1. Critically endangered diving petrel population soars

” Conservationists are celebrating a bumper breeding season for the critically endangered bird – found only on Whenua Hou / Codfish Island, near Rakiura / Stewart Island. There are now 210 of the birds, up 5 percent on previous years. “

2. Mangroves give cause for conservation optimism, for now

 ” Globally, mangrove loss rates have reduced by an order of magnitude between the late 20th and early 21st century, from ~2% to <0.4% per year 

3. Bilby blind dates through Charleville’s Save the Bilby Fund help endangered species breed

” The Save the Bilby Fund started more than 20 years ago, surviving solely off public donations while creating both a breeding program and a predator-free national park at Currawinya, in south west Queensland. “They’re born breeders, they love to breed,” manager of the bilby breeding program Kat Castle said. ”
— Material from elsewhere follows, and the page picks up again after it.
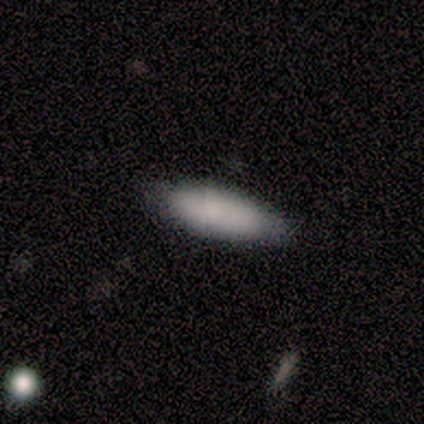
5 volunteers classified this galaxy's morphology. Overall: smooth (100%). How rounded: in between (80%). Merging: none (80%).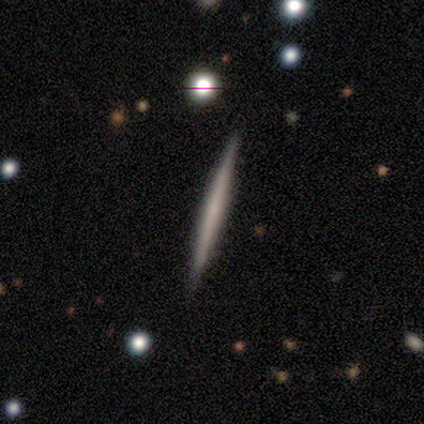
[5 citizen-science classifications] Smooth or featured: smooth — 60% (featured or disk — 40%)
How rounded: cigar-shaped — 100%
Merging: none — 100%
4. How we discovered that sea turtles in Seychelles have recovered from the brink

“Thanks to all of these measures green turtles have remained largely undisturbed at Aldabra since 1968, and the effect of the protection has been astounding. As we report in our recent study in the journal Endangered Species Research, Aldabra now has the second-largest green turtle breeding population in the western Indian Ocean region.”

5. South of Scotland golden eagle population reaches new heights thanks to novel research technique

“The pioneering South of Scotland Golden Eagle Project has become the first in the UK to successfully translocate free-flying young golden eagles (aged between 6 months and 3 years) to boost a low population of this iconic bird. These new additions bring the total number of golden eagles in the south of Scotland to around 33 – the highest number recorded here in the last three centuries.”
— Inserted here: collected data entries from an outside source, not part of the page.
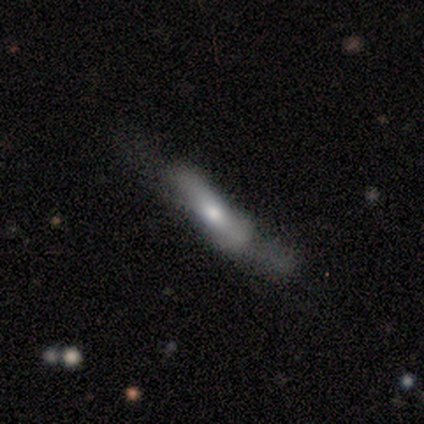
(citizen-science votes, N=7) Smooth or featured?
  - featured or disk: 71% *
  - smooth: 29%
  - star or artifact: 0%
Edge-on disk?
  - no: 60% *
  - yes: 40%
Bar?
  - strong: 67% *
  - no: 33%
  - weak: 0%
Spiral arms?
  - yes: 100% *
  - no: 0%
Spiral winding?
  - loose: 67% *
  - tight: 33%
  - medium: 0%
Spiral arm count?
  - 2: 67% *
  - can't tell: 33%
  - 1: 0%
  - 3: 0%
  - 4: 0%
  - more than 4: 0%
Bulge size?
  - dominant: 33% * (tied)
  - large: 33% * (tied)
  - moderate: 33% * (tied)
  - small: 0%
  - none: 0%
Merging?
  - none: 71% *
  - minor disturbance: 14%
  - major disturbance: 14%
  - merger: 0%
6. Nepal’s first bird sanctuary takes flight, raising hope for conservation

The Ghodaghodi lake complex in western Nepal has been declared the country’s first official bird sanctuary. Conservationists and local officials have welcomed the move, which protects a Ramsar wetland that’s home to more than 360 bird species. Among the birds found at the site are globally threatened species such as the great hornbill, the lesser adjutant stork, and the Indian spotted eagle.

7. A bridge of trees reunites gibbons separated by a railway line in India

For the hoolock gibbons of India’s Hoollongapar Gibbon Sanctuary, a rail line bisecting the forest has for decades proved an impassable barrier, dividing the animals into two separate areas. In 2006, conservationists, the local forest department and communities began planting thousands of trees along the tracks in an effort to create a natural canopy bridge. The tree-planting effort finally bore fruit in 2019, when the first gibbons were observed crossing over the tracks. This year, an entire family has been observed making use of the bridge.